Model the store as a Map from the beginning, not an array or nested object

The temptation at the start is to store the current folder's contents as an array - it matches the API response shape and is easy to map over. The first time you need to update a specific file (rename, move-in, move-out), you convert it to a find-and-replace operation on the array. The second time, you add an index. By the third time, you have a de facto Map implemented badly. Start with the Map.

Do not add virtualization until you have measured the problem

Virtualization complicates keyboard accessibility (focus management across unmounted items), breaks Ctrl+F in-page search for items not in the DOM, and makes item height estimation a source of scroll-jump bugs. Most folders have under 200 items - React handles 200 DOM nodes trivially. Measure on real devices with real data first. The performance win is real for power users with deep repositories, but do not pay the complexity cost until you have confirmed the user impact.

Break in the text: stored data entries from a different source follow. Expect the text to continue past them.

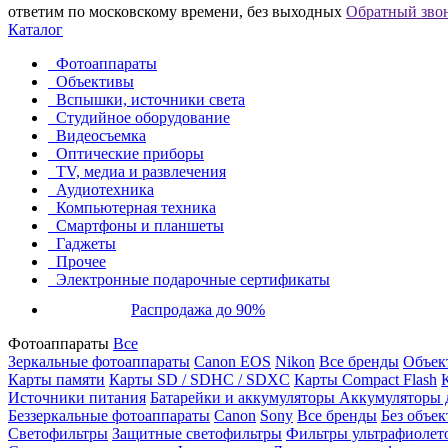
ответим по московскому времени, без выходных
Обратный зво
Каталог
Фотоаппараты
Объективы
Вспышки, источники света
Студийное оборудование
Видеосъемка
Оптические приборы
TV, медиа и развлечения
Аудиотехника
Компьютерная техника
Смартфоны и планшеты
Гаджеты
Прочее
Электронные подарочные сертификаты
Распродажа до 90%
Фотоаппараты
Все
Зеркальные фотоаппараты
Canon EOS
Nikon
Все бренды
Объект
Карты памяти
Карты SD / SDHC / SDXC
Карты Compact Flash
Источники питания
Батарейки и аккумуляторы
Аккумуляторы д
Беззеркальные фотоаппараты
Canon
Sony
Все бренды
Без объек
Светофильтры
Защитные светофильтры
Фильтры ультрафиолет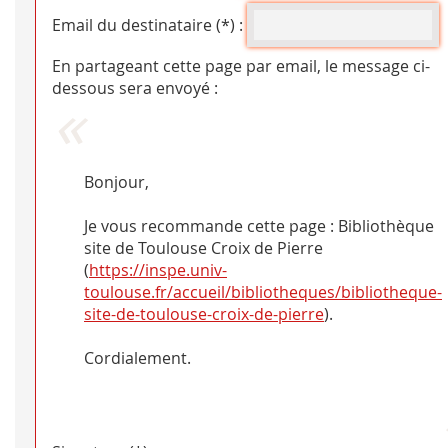
Email du destinataire (*) :
En partageant cette page par email, le message ci-
dessous sera envoyé :
Bonjour,
Je vous recommande cette page : Bibliothèque
site de Toulouse Croix de Pierre
(
https://inspe.univ-
toulouse.fr/accueil/bibliotheques/bibliotheque-
site-de-toulouse-croix-de-pierre
).
Cordialement.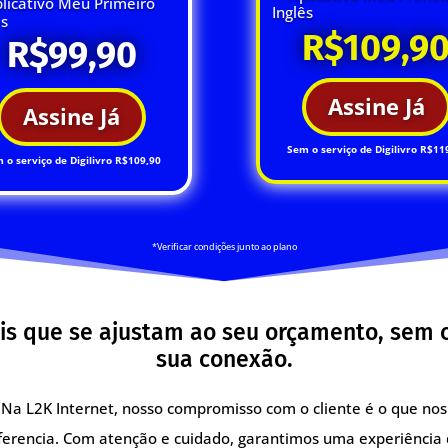
licativo Meu Primeiro
Inglês
ês
R$109,9
R$99,90
Assine Já
Assine Já
Sem o serviço de Digilivro R$11
 o serviço de Digilivro R$109,90
*Verificar condições junto ao plano
is que se ajustam ao seu orçamento, sem
sua conexão.
Na L2K Internet, nosso compromisso com o cliente é o que nos
ferencia. Com atenção e cuidado, garantimos uma experiência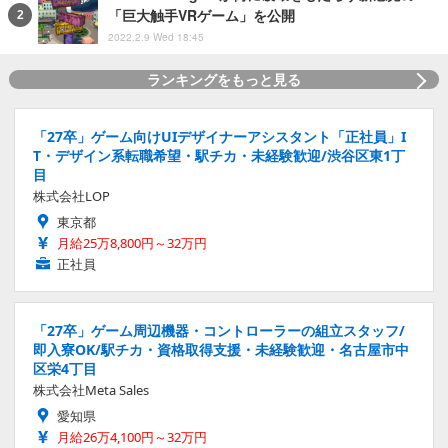
「巨大触手VRゲーム」を公開
2022.2.9 Wed 18:45
ランキングをもっと見る
「27卒」ゲーム向けUIデザイナーアシスタント「正社員」I
T・デザイン系転職希望・駅チカ・未経験歓迎/渋谷区東1丁
目
株式会社LOP
東京都
月給25万8,800円～32万円
正社員
「27卒」ゲーム周辺機器・コントローラーの組立スタッフ/
即入寮OK/駅チカ・資格取得支援・未経験歓迎・名古屋市中
区栄4丁目
株式会社Meta Sales
愛知県
月給26万4,100円～32万円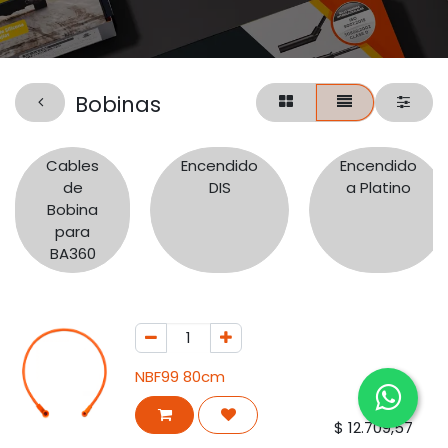
Bobinas
Cables
Encendido
Encendido
de
DIS
a Platino
Bobina
para
BA360
NBF99 80cm
$
12.709,57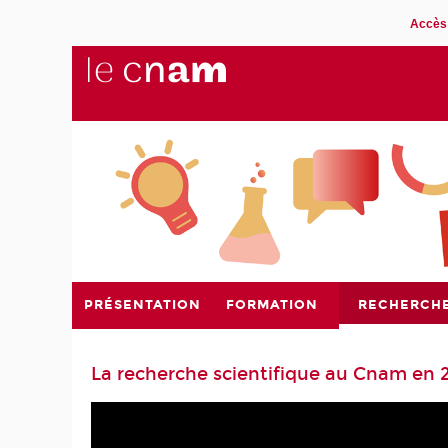
Accès 
PRÉSENTATION
FORMATION
RECHERCH
La recherche scientifique au Cnam en 2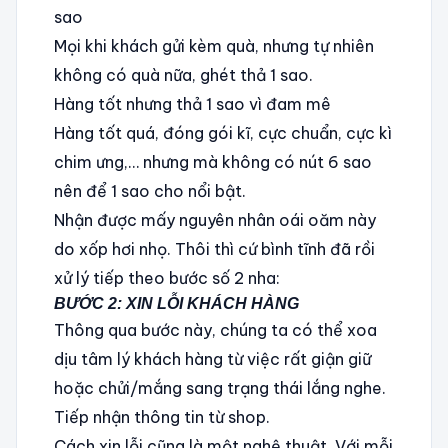
sao
Mọi khi khách gửi kèm quà, nhưng tự nhiên
không có quà nữa, ghét thả 1 sao.
Hàng tốt nhưng thả 1 sao vì đam mê
Hàng tốt quá, đóng gói kĩ, cực chuẩn, cực kì
chim ưng,… nhưng mà không có nút 6 sao
nên để 1 sao cho nổi bật.
Nhận được mấy nguyên nhân oái oăm này
do xốp hơi nhọ. Thôi thì cứ bình tĩnh đã rồi
xử lý tiếp theo bước số 2 nha:
BƯỚC 2: XIN LỖI KHÁCH HÀNG
Thông qua bước này, chúng ta có thể xoa
dịu tâm lý khách hàng từ việc rất giận giữ
hoặc chửi/mắng sang trạng thái lắng nghe.
Tiếp nhận thông tin từ shop.
Cách xin lỗi cũng là một nghệ thuật. Với mỗi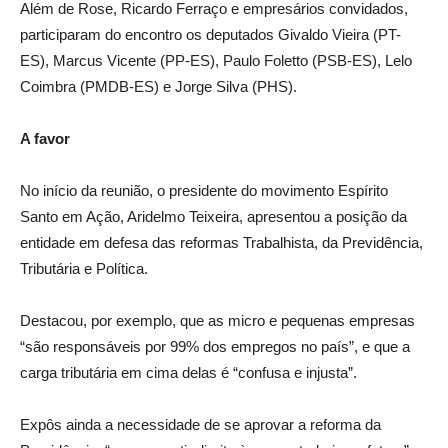
Além de Rose, Ricardo Ferraço e empresários convidados,
participaram do encontro os deputados Givaldo Vieira (PT-
ES), Marcus Vicente (PP-ES), Paulo Foletto (PSB-ES), Lelo
Coimbra (PMDB-ES) e Jorge Silva (PHS).
A favor
No início da reunião, o presidente do movimento Espírito
Santo em Ação, Aridelmo Teixeira, apresentou a posição da
entidade em defesa das reformas Trabalhista, da Previdência,
Tributária e Política.
Destacou, por exemplo, que as micro e pequenas empresas
“são responsáveis por 99% dos empregos no país”, e que a
carga tributária em cima delas é “confusa e injusta”.
Expôs ainda a necessidade de se aprovar a reforma da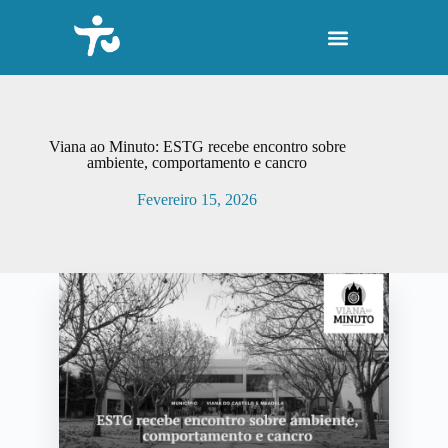
P
u
l
a
r
p
a
r
Viana ao Minuto: ESTG recebe encontro sobre
a
ambiente, comportamento e cancro
o
c
Fevereiro 15, 2026
o
n
t
e
ú
d
o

React Query's cache is already a store; don't duplicate it into Zustand

A common pattern is to fetch folder children with React Query and then write the result into a separate Zustand normalized map. This creates two sources of truth for the same data. React Query already caches each folder's children by query key - that cache is the store. The only state you need beyond it is openIds (which folders are expanded) and selectedIds (which files are highlighted). Both are local useState. Zustand is only justified when you have cross-folder mutation state that needs to persist across navigation - a move operation that touches files visible in multiple query cache entries simultaneously. If the app is primarily read-heavy browsing, skip Zustand entirely and drive everything from the URL and React Query.

Accessibility is architecture, not a late-stage addition

Retrofitting ARIA tree patterns and keyboard navigation onto an existing component tree is significantly harder than building them in from the start. The role="tree" pattern requires managed focus (only one item is in the tab order at a time), which changes the component's render structure. Drag-and-drop requiring a keyboard alternative changes the interaction model. Plan for these constraints before the first component renders, not during a compliance audit.